• _Activité 1_
Traduisez en anglais cette phrase de l'article sur le scandale du Samusocial : « Face aux événements de ces dernières semaines, M. Vervoort estime qu'il n'y a plus place pour des "demi-mesures". »
• _Activité 2_
Poursuivez l'article sur le scandale du Samusocial à la suite de sa dernière phrase.

• _Texte de la page_
⁂

Le PS ne pourra éviter d'exclure Yvan Mayeur et Pascale Peraïta de ses rangs suite au scandale du Samusocial à Bruxelles, comme ce fut le cas pour Stéphane Moreau et André Gilles après l'affaire Publifin, a jugé le ministre-président bruxellois Rudi Vervoort sur les ondes de Bel-RTL dont il était l'invité politique jeudi matin.

"Je ne vois pas comment on échappera à cette décision. Quand je regarde la mise en place de système (de rémunérations au Samusocial, ndlr), c'est clair que le but était de contourner les règles (de plafonnement, ndlr)", a commenté M. Vervoort, en renvoyant cette décision à la commission de vigilance interne au parti.

Face aux événements de ces dernières semaines, M. Vervoort estime qu'il n'y a plus place pour des "demi-mesures".

⁂

• _Matériel d'étude_
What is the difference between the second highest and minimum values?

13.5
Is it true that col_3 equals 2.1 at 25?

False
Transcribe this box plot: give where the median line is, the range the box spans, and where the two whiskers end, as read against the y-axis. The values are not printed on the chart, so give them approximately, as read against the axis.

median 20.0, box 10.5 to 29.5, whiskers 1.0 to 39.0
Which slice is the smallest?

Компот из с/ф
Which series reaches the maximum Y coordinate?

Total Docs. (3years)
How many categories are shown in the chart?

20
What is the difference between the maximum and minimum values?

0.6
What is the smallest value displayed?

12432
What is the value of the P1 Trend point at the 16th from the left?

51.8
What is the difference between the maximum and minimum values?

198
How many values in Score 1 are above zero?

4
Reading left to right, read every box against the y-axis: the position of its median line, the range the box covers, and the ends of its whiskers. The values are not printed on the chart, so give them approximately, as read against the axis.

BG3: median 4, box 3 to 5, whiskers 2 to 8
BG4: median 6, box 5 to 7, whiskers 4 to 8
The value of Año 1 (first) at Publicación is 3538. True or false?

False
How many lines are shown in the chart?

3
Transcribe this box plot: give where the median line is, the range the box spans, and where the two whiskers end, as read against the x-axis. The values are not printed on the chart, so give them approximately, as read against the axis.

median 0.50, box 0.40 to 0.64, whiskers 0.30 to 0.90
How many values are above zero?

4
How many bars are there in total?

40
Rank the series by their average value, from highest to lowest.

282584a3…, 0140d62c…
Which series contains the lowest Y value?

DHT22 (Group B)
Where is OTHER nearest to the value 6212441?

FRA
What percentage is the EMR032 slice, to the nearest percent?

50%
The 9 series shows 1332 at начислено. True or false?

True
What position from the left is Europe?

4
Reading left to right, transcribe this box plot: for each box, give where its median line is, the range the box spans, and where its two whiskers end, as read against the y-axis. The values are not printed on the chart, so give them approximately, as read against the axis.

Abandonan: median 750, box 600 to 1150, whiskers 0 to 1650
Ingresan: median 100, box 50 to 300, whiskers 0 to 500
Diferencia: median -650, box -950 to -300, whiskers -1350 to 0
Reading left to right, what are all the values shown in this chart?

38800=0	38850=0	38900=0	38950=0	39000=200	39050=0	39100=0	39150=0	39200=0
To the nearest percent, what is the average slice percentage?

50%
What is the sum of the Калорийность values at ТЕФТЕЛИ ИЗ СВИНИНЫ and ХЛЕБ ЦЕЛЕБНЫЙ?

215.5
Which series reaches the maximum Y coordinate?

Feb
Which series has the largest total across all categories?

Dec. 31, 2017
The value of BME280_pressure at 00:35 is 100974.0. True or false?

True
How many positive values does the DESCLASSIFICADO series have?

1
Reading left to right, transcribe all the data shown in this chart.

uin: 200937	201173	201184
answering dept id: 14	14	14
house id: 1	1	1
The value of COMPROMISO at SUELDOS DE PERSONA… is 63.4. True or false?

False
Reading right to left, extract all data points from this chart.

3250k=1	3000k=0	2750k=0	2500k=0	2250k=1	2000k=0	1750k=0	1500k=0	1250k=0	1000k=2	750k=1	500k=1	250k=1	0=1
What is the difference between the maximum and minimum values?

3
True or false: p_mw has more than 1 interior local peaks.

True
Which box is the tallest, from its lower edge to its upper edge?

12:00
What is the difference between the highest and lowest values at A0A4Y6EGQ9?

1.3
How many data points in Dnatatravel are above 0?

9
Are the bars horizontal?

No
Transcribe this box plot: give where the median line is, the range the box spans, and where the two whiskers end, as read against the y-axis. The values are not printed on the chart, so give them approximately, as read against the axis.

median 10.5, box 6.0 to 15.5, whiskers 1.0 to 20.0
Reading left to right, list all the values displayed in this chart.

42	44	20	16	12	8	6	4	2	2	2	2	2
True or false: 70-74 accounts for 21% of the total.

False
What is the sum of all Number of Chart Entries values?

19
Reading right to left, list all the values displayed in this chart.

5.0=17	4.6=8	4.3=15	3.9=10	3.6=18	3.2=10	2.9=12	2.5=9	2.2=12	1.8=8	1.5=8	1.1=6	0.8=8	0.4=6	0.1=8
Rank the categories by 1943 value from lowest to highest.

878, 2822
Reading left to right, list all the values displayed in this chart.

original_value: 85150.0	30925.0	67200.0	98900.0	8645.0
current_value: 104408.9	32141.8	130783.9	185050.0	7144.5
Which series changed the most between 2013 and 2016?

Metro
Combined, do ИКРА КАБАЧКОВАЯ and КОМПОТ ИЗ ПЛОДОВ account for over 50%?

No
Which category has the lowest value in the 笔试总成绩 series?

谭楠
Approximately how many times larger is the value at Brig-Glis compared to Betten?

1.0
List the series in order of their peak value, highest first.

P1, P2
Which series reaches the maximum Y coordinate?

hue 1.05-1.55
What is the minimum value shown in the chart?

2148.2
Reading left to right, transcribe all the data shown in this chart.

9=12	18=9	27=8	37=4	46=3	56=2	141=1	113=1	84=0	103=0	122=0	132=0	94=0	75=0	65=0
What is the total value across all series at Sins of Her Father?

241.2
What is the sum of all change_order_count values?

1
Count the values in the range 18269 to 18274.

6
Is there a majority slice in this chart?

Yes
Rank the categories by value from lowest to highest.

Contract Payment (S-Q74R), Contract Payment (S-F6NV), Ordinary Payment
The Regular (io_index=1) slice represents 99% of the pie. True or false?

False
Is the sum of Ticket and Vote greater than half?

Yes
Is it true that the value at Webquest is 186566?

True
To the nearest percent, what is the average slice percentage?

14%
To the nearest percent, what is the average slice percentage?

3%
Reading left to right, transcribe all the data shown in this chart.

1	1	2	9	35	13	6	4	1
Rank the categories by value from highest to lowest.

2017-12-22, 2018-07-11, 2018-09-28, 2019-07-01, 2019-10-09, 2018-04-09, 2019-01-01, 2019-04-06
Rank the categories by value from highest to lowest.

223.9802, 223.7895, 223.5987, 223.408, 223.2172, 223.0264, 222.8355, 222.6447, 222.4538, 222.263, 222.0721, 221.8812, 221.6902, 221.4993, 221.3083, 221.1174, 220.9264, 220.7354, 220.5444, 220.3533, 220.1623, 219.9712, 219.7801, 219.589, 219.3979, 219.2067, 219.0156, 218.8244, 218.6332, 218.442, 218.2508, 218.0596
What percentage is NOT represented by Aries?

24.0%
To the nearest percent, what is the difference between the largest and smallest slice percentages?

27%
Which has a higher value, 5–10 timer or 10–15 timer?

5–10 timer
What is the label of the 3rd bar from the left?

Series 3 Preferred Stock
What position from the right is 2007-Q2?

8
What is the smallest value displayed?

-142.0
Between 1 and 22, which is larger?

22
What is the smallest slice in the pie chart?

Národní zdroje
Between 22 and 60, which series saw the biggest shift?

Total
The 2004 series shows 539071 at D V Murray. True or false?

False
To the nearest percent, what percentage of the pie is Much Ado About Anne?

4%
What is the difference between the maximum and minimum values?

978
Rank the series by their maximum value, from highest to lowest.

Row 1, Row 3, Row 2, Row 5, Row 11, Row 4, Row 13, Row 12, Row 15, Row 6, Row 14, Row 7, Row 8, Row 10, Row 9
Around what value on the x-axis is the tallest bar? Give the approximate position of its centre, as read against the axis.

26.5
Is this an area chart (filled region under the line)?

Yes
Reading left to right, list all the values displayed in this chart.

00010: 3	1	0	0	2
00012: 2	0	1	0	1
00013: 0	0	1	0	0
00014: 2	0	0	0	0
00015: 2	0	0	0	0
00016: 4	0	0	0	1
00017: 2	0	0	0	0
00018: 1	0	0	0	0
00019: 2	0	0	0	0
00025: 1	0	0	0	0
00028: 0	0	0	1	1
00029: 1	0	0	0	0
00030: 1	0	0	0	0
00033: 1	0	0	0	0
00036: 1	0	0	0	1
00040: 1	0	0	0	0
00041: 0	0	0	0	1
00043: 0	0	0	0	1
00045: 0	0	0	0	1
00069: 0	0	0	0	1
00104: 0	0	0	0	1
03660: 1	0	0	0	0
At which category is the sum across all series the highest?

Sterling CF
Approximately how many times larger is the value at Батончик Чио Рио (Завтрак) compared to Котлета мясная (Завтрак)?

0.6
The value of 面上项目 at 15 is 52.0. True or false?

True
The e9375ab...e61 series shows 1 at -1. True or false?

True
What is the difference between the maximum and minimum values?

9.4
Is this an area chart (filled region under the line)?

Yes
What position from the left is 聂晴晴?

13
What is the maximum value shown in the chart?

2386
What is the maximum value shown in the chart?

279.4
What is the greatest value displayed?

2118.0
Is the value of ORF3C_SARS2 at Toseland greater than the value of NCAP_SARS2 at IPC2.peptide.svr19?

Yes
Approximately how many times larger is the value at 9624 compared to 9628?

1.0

⁂

• _Réponse 1_
In light of the events of recent weeks, Mr. Vervoort believes there is no longer any room for "half-measures."

• _Réponse 2_
Selon lui, outre son exclusion du parti, M. Mayeur doit aussi quitter le conseil communal de Bruxelles-ville afin de ne pas entraver l'action du futur bourgmestre, Philippe Close (PS), a-t-il jugé.

Sur base d'une étude universitaire qu'il a commandée, le ministre-président bruxellois s'est aussi dit jeudi favorable à une réduction du nombre de mandataires locaux en Région bruxelloise.

Selon lui, les différentes instances aujourd'hui en place pourraient tout aussi bien fonctionner avec un tiers de mandataires en moins.